[Text extracted from each page]

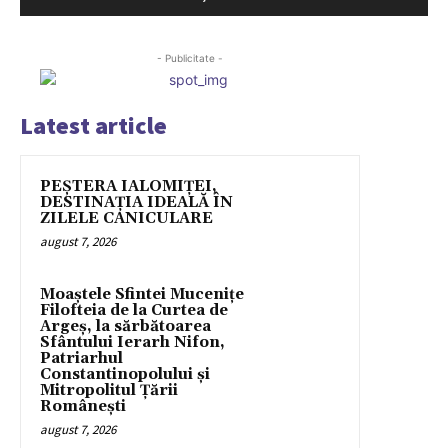
- Publicitate -
Latest article
PEȘTERA IALOMIȚEI,
DESTINAȚIA IDEALĂ ÎN
ZILELE CANICULARE
august 7, 2026
Moaștele Sfintei Mucenițe
Filofteia de la Curtea de
Argeș, la sărbătoarea
Sfântului Ierarh Nifon,
Patriarhul
Constantinopolului și
Mitropolitul Țării
Românești
august 7, 2026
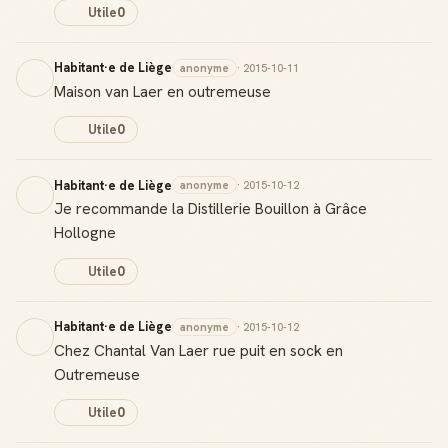
Utile
0
Habitant·e de Liège
anonyme
· 2015-10-11
Maison van Laer en outremeuse
Utile
0
Habitant·e de Liège
anonyme
· 2015-10-12
Je recommande la Distillerie Bouillon à Grâce
Hollogne
Utile
0
Habitant·e de Liège
anonyme
· 2015-10-12
Chez Chantal Van Laer rue puit en sock en
Outremeuse
Utile
0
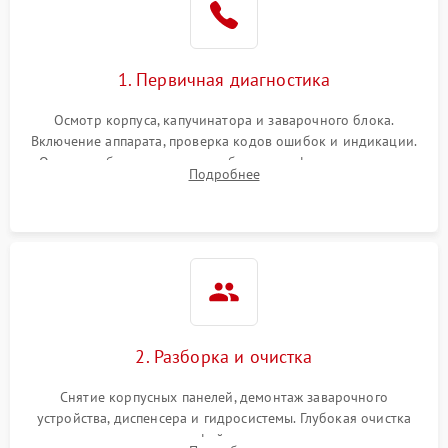
1. Первичная диагностика
Осмотр корпуса, капучинатора и заварочного блока.
Включение аппарата, проверка кодов ошибок и индикации.
Оценка работы помпы, термоблока и кофемолки на слух.
Подробнее
Измерение температуры и давления воды для выявления
локализации поломки.
2. Разборка и очистка
Снятие корпусных панелей, демонтаж заварочного
устройства, диспенсера и гидросистемы. Глубокая очистка
внутренних узлов от кофейных масел, жмыха и накипи.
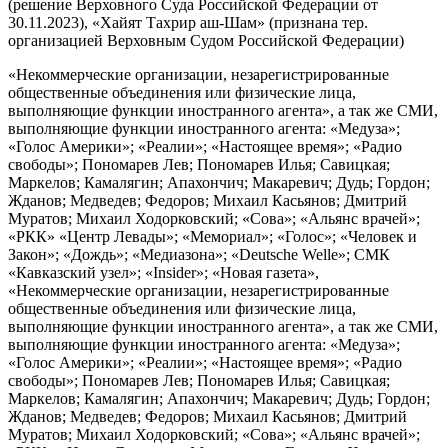
(решение Верховного Суда Российской Федерации от
30.11.2023), «Хайят Тахрир аш-Шам» (признана тер.
организацией Верховным Судом Российской Федерации)
«Некоммерческие организации, незарегистрированные
общественные объединения или физические лица,
выполняющие функции иностранного агента», а так же СМИ,
выполняющие функции иностранного агента: «Медуза»;
«Голос Америки»; «Реалии»; «Настоящее время»; «Радио
свободы»; Пономарев Лев; Пономарев Илья; Савицкая;
Маркелов; Камалягин; Апахончич; Макаревич; Дудь; Гордон;
Жданов; Медведев; Федоров; Михаил Касьянов; Дмитрий
Муратов; Михаил Ходорковский; «Сова»; «Альянс врачей»;
«РКК» «Центр Левады»; «Мемориал»; «Голос»; «Человек и
Закон»; «Дождь»; «Медиазона»; «Deutsche Welle»; СМК
«Кавказский узел»; «Insider»; «Новая газета»,
«Некоммерческие организации, незарегистрированные
общественные объединения или физические лица,
выполняющие функции иностранного агента», а так же СМИ,
выполняющие функции иностранного агента: «Медуза»;
«Голос Америки»; «Реалии»; «Настоящее время»; «Радио
свободы»; Пономарев Лев; Пономарев Илья; Савицкая;
Маркелов; Камалягин; Апахончич; Макаревич; Дудь; Гордон;
Жданов; Медведев; Федоров; Михаил Касьянов; Дмитрий
Муратов; Михаил Ходорковский; «Сова»; «Альянс врачей»;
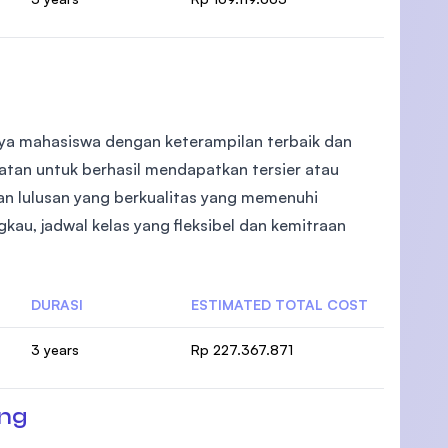
ya mahasiswa dengan keterampilan terbaik dan
an untuk berhasil mendapatkan tersier atau
kan lulusan yang berkualitas yang memenuhi
kau, jadwal kelas yang fleksibel dan kemitraan
DURASI
ESTIMATED TOTAL COST
3 years
Rp 227.367.871
ang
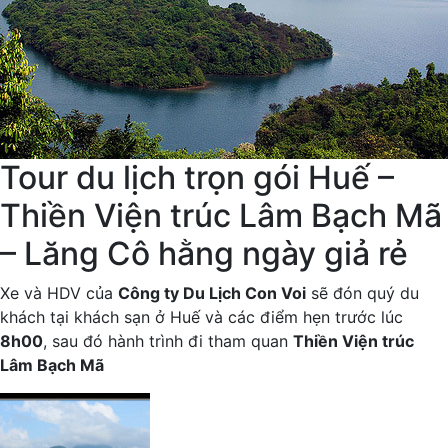
Tour du lịch trọn gói Huế –
Thiền Viện trúc Lâm Bạch Mã
– Lăng Cô hằng ngày giả rẻ
Xe và HDV của
Công ty Du Lịch Con Voi
sẽ đón quý du
khách tại khách sạn ở Huế và các điểm hẹn trước lúc
8h00
, sau đó hành trình đi tham quan
Thiền Viện trúc
Lâm Bạch Mã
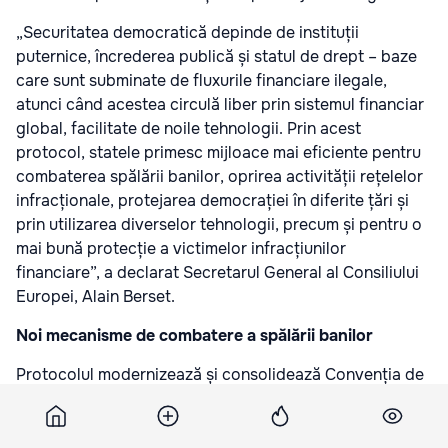
„Securitatea democratică depinde de instituții
puternice, încrederea publică și statul de drept – baze
care sunt subminate de fluxurile financiare ilegale,
atunci când acestea circulă liber prin sistemul financiar
global, facilitate de noile tehnologii. Prin acest
protocol, statele primesc mijloace mai eficiente pentru
combaterea spălării banilor, oprirea activității rețelelor
infracționale, protejarea democrației în diferite țări și
prin utilizarea diverselor tehnologii, precum și pentru o
mai bună protecție a victimelor infracțiunilor
financiare”, a declarat Secretarul General al Consiliului
Europei, Alain Berset.
Noi mecanisme de combatere a spălării banilor
Protocolul modernizează și consolidează Convenția de
la Varșovia – instrumentul fundamental în lupta
împotriva spălării banilor și finanțării terorismului – și se
bazează pe peste două decenii de aplicare a acesteia,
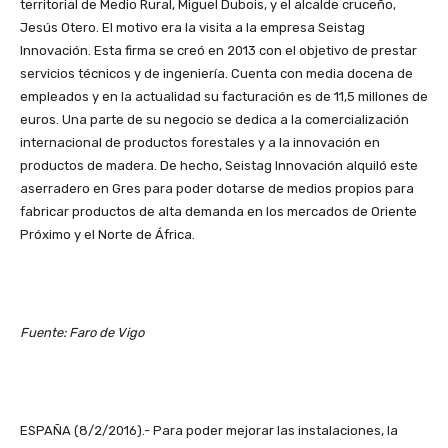
territorial de Medio Rural, Miguel Dubois, y el alcalde cruceño,
Jesús Otero. El motivo era la visita a la empresa Seistag
Innovación. Esta firma se creó en 2013 con el objetivo de prestar
servicios técnicos y de ingeniería. Cuenta con media docena de
empleados y en la actualidad su facturación es de 11,5 millones de
euros. Una parte de su negocio se dedica a la comercialización
internacional de productos forestales y a la innovación en
productos de madera. De hecho, Seistag Innovación alquiló este
aserradero en Gres para poder dotarse de medios propios para
fabricar productos de alta demanda en los mercados de Oriente
Próximo y el Norte de África.
Fuente: Faro de Vigo
ESPAÑA (8/2/2016).- Para poder mejorar las instalaciones, la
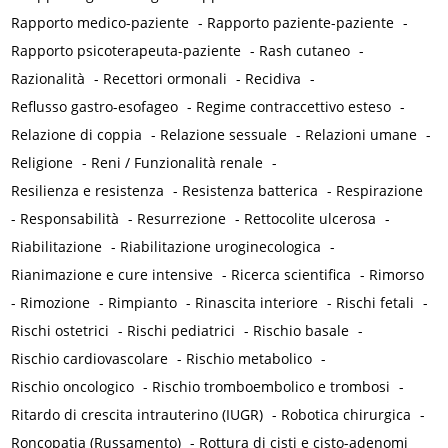
Rapporto medico-paziente
-
Rapporto paziente-paziente
-
Rapporto psicoterapeuta-paziente
-
Rash cutaneo
-
Razionalità
-
Recettori ormonali
-
Recidiva
-
Reflusso gastro-esofageo
-
Regime contraccettivo esteso
-
Relazione di coppia
-
Relazione sessuale
-
Relazioni umane
-
Religione
-
Reni / Funzionalità renale
-
Resilienza e resistenza
-
Resistenza batterica
-
Respirazione
-
Responsabilità
-
Resurrezione
-
Rettocolite ulcerosa
-
Riabilitazione
-
Riabilitazione uroginecologica
-
Rianimazione e cure intensive
-
Ricerca scientifica
-
Rimorso
-
Rimozione
-
Rimpianto
-
Rinascita interiore
-
Rischi fetali
-
Rischi ostetrici
-
Rischi pediatrici
-
Rischio basale
-
Rischio cardiovascolare
-
Rischio metabolico
-
Rischio oncologico
-
Rischio tromboembolico e trombosi
-
Ritardo di crescita intrauterino (IUGR)
-
Robotica chirurgica
-
Roncopatia (Russamento)
-
Rottura di cisti e cisto-adenomi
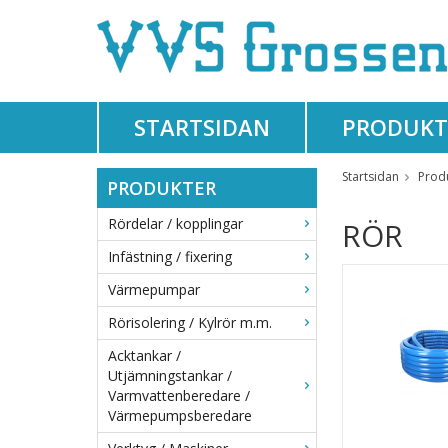
STARTSIDAN
PRODUKT
Startsidan
Prod
PRODUKTER
Rördelar / kopplingar
RÖR
Infästning / fixering
Värmepumpar
Rörisolering / Kylrör m.m.
Acktankar /
Utjämningstankar /
Varmvattenberedare /
Värmepumpsberedare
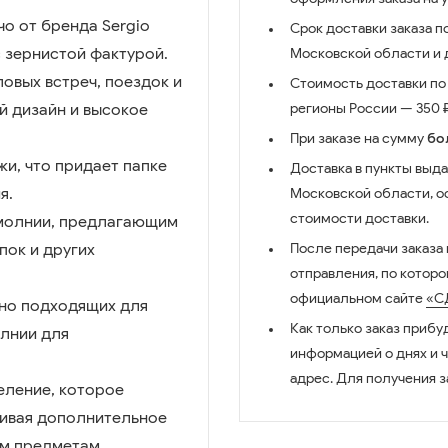
о от бренда Sergio
Срок доставки заказа п
с зернистой фактурой.
Московской области и д
овых встреч, поездок и
Стоимость доставки по 
й дизайн и высокое
регионы России — 350 ₽
При заказе на сумму
бо
жи, что придает папке
Доставка в пункты выда
я.
Московской области, о
стоимости доставки.
молнии, предлагающим
пок и других
После передачи заказа
отправления, по котор
официальном сайте
«С
ьно подходящих для
Как только заказ прибу
олнии для
информацией о днях и 
адрес. Для получения з
еление, которое
чивая дополнительное
ым предметам.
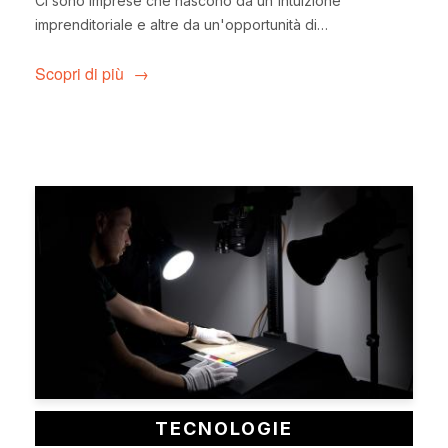
Ci sono imprese che nascono da un'intuizione
imprenditoriale e altre da un'opportunità di…
Scopri di più
TECNOLOGIE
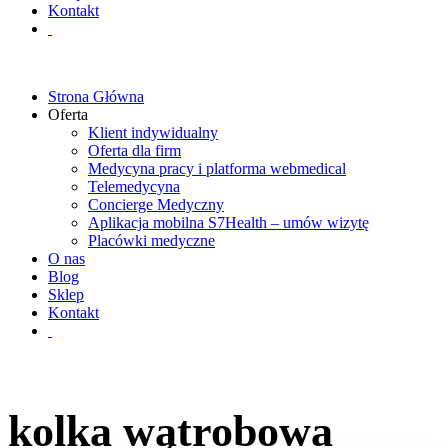
Kontakt
Strona Główna
Oferta
Klient indywidualny
Oferta dla firm
Medycyna pracy i platforma webmedical
Telemedycyna
Concierge Medyczny
Aplikacja mobilna S7Health – umów wizytę
Placówki medyczne
O nas
Blog
Sklep
Kontakt
kolka wątrobowa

YOUR OBJECTIVE:
Convert the text of all the entries above into a JSON list of strings, with one string per line and blank lines omitted. Leave the pictures out of the answer.

RESULT:
[
  "- Publicitate -",
  "Latest article",
  "PEȘTERA IALOMIȚEI,",
  "DESTINAȚIA IDEALĂ ÎN",
  "ZILELE CANICULARE",
  "august 7, 2026",
  "Moaștele Sfintei Mucenițe",
  "Filofteia de la Curtea de",
  "Argeș, la sărbătoarea",
  "Sfântului Ierarh Nifon,",
  "Patriarhul",
  "Constantinopolului și",
  "Mitropolitul Țării",
  "Românești",
  "august 7, 2026",
  "Utile",
  "0",
  "Habitant·e de Liège",
  "anonyme",
  "· 2015-10-11",
  "Maison van Laer en outremeuse",
  "Utile",
  "0",
  "Habitant·e de Liège",
  "anonyme",
  "· 2015-10-12",
  "Je recommande la Distillerie Bouillon à Grâce",
  "Hollogne",
  "Utile",
  "0",
  "Habitant·e de Liège",
  "anonyme",
  "· 2015-10-12",
  "Chez Chantal Van Laer rue puit en sock en",
  "Outremeuse",
  "Utile",
  "0",
  "1. Первичная диагностика",
  "Осмотр корпуса, капучинатора и заварочного блока.",
  "Включение аппарата, проверка кодов ошибок и индикации.",
  "Оценка работы помпы, термоблока и кофемолки на слух.",
  "Подробнее",
  "Измерение температуры и давления воды для выявления",
  "локализации поломки.",
  "2. Разборка и очистка",
  "Снятие корпусных панелей, демонтаж заварочного",
  "устройства, диспенсера и гидросистемы. Глубокая очистка",
  "внутренних узлов от кофейных масел, жмыха и накипи.",
  "(решение Верховного Суда Российской Федерации от",
  "30.11.2023), «Хайят Тахрир аш-Шам» (признана тер.",
  "организацией Верховным Судом Российской Федерации)",
  "«Некоммерческие организации, незарегистрированные",
  "общественные объединения или физические лица,",
  "выполняющие функции иностранного агента», а так же СМИ,",
  "выполняющие функции иностранного агента: «Медуза»;",
  "«Голос Америки»; «Реалии»; «Настоящее время»; «Радио",
  "свободы»; Пономарев Лев; Пономарев Илья; Савицкая;",
  "Маркелов; Камалягин; Апахончич; Макаревич; Дудь; Гордон;",
  "Жданов; Медведев; Федоров; Михаил Касьянов; Дмитрий",
  "Муратов; Михаил Ходорковский; «Сова»; «Альянс врачей»;",
  "«РКК» «Центр Левады»; «Мемориал»; «Голос»; «Человек и",
  "Закон»; «Дождь»; «Медиазона»; «Deutsche Welle»; СМК",
  "«Кавказский узел»; «Insider»; «Новая газета»,",
  "«Некоммерческие организации, незарегистрированные",
  "общественные объединения или физические лица,",
  "выполняющие функции иностранного агента», а так же СМИ,",
  "выполняющие функции иностранного агента: «Медуза»;",
  "«Голос Америки»; «Реалии»; «Настоящее время»; «Радио",
  "свободы»; Пономарев Лев; Пономарев Илья; Савицкая;",
  "Маркелов; Камалягин; Апахончич; Макаревич; Дудь; Гордон;",
  "Жданов; Медведев; Федоров; Михаил Касьянов; Дмитрий",
  "Муратов; Михаил Ходорковский; «Сова»; «Альянс врачей»;",
  "ya mahasiswa dengan keterampilan terbaik dan",
  "an untuk berhasil mendapatkan tersier atau",
  "kan lulusan yang berkualitas yang memenuhi",
  "kau, jadwal kelas yang fleksibel dan kemitraan",
  "DURASI",
  "ESTIMATED TOTAL COST",
  "3 years",
  "Rp 227.367.871",
  "ang",
  "Tour du lịch trọn gói Huế –",
  "Thiền Viện trúc Lâm Bạch Mã",
  "– Lăng Cô hằng ngày giả rẻ",
  "Xe và HDV của",
  "Công ty Du Lịch Con Voi",
  "sẽ đón quý du",
  "khách tại khách sạn ở Huế và các điểm hẹn trước lúc",
  "8h00",
  ", sau đó hành trình đi tham quan",
  "Thiền Viện trúc",
  "Lâm Bạch Mã",
  "„Securitatea democratică depinde de instituții",
  "puternice, încrederea publică și statul de drept – baze",
  "care sunt subminate de fluxurile financiare ilegale,",
  "atunci când acestea circulă liber prin sistemul financiar",
  "global, facilitate de noile tehnologii. Prin acest",
  "protocol, statele primesc mijloace mai eficiente pentru",
  "combaterea spălării banilor, oprirea activității rețelelor",
  "infracționale, protejarea democrației în diferite țări și",
  "prin utilizarea diverselor tehnologii, precum și pentru o",
  "mai bună protecție a victimelor infracțiunilor",
  "financiare”, a declarat Secretarul General al Consiliului",
  "Europei, Alain Berset.",
  "Noi mecanisme de combatere a spălării banilor",
  "Protocolul modernizează și consolidează Convenția de",
  "la Varșovia – instrumentul fundamental în lupta",
  "împotriva spălării banilor și finanțării terorismului – și se",
  "bazează pe peste două decenii de aplicare a acesteia,",
  "territorial de Medio Rural, Miguel Dubois, y el alcalde cruceño,",
  "Jesús Otero. El motivo era la visita a la empresa Seistag",
  "Innovación. Esta firma se creó en 2013 con el objetivo de prestar",
  "servicios técnicos y de ingeniería. Cuenta con media docena de",
  "empleados y en la actualidad su facturación es de 11,5 millones de",
  "euros. Una parte de su negocio se dedica a la comercialización",
  "internacional de productos forestales y a la innovación en",
  "productos de madera. De hecho, Seistag Innovación alquiló este",
  "aserradero en Gres para poder dotarse de medios propios para",
  "fabricar productos de alta demanda en los mercados de Oriente",
  "Próximo y el Norte de África.",
  "Fuente: Faro de Vigo",
  "ESPAÑA (8/2/2016).- Para poder mejorar las instalaciones, la",
  "Rapporto medico-paziente",
  "-",
  "Rapporto paziente-paziente",
  "-",
  "Rapporto psicoterapeuta-paziente",
  "-",
  "Rash cutaneo",
  "-",
  "Razionalità",
  "-",
  "Recettori ormonali",
  "-",
  "Recidiva",
  "-",
  "Reflusso gastro-esofageo",
  "-",
  "Regime contraccettivo esteso",
  "-",
  "Relazione di coppia",
  "-",
  "Relazione sessuale",
  "-",
  "Relazioni umane",
  "-",
  "Religione",
  "-",
  "Reni / Funzionalità renale",
  "-",
  "Resilienza e resistenza",
  "-",
  "Resistenza batterica",
  "-",
  "Respirazione",
  "-",
  "Responsabilità",
  "-",
  "Resurrezione",
  "-",
  "Rettocolite ulcerosa",
  "-",
  "Riabilitazione",
  "-",
  "Riabilitazione uroginecologica",
  "-",
  "Rianimazione e cure intensive",
  "-",
  "Ricerca scientifica",
  "-",
  "Rimorso",
  "-",
  "Rimozione",
  "-",
  "Rimpianto",
  "-",
  "Rinascita interiore",
  "-",
  "Rischi fetali",
  "-",
  "Rischi ostetrici",
  "-",
  "Rischi pediatrici",
  "-",
  "Rischio basale",
  "-",
  "Rischio cardiovascolare",
  "-",
  "Rischio metabolico",
  "-",
  "Rischio oncologico",
  "-",
  "Rischio tromboembolico e trombosi",
  "-",
  "Ritardo di crescita intrauterino (IUGR)",
  "-",
  "Robotica chirurgica",
  "-",
  "Roncopatia (Russamento)",
  "-",
  "Rottura di cisti e cisto-adenomi",
  "STARTSIDAN",
  "PRODUKT",
  "Startsidan",
  "Prod",
  "PRODUKTER",
  "Rördelar / kopplingar",
  "RÖR",
  "Infästning / fixering",
  "Värmepumpar",
  "Rörisolering / Kylrör m.m.",
  "Acktankar /",
  "Utjämningstankar /",
  "Varmvattenberedare /",
  "Värmepumpsberedare",
  "о от бренда Sergio",
  "Срок доставки заказа п",
  "с зернистой фактурой.",
  "Московской области и д",
  "овых встреч, поездок и",
  "Стоимость доставки по ",
  "й дизайн и высокое",
  "регионы России — 350 ₽",
  "При заказе на сумму",
  "бо",
  "жи, что придает папке",
  "Доставка в пункты выда",
  "я.",
  "Московской области, о",
  "стоимости доставки.",
  "молнии, предлагающим",
  "пок и других",
  "После передачи заказа",
  "отправления, по котор",
  "официальном сайте",
  "«С",
  "ьно подходящих для",
  "Как только заказ прибу",
  "олнии для",
  "информацией о днях и ",
  "адрес. Для получения з",
  "еление, которое",
  "чивая дополнительное",
  "ым предметам.",
  "Ci sono imprese che nascono da un'intuizione",
  "imprenditoriale e altre da un'opportunità di…",
  "Scopri di più",
  "TECNOLOGIE",
  "Kontakt",
  "Strona Główna",
  "Oferta",
  "Klient indywidualny",
  "Oferta dla firm",
  "Medycyna pracy i platforma webmedical",
  "Telemedycyna",
  "Concierge Medyczny",
  "Aplikacja mobilna S7Health – umów wizytę",
  "Placówki medyczne",
  "O nas",
  "Blog",
  "Sklep",
  "Kontakt",
  "kolka wątrobowa"
]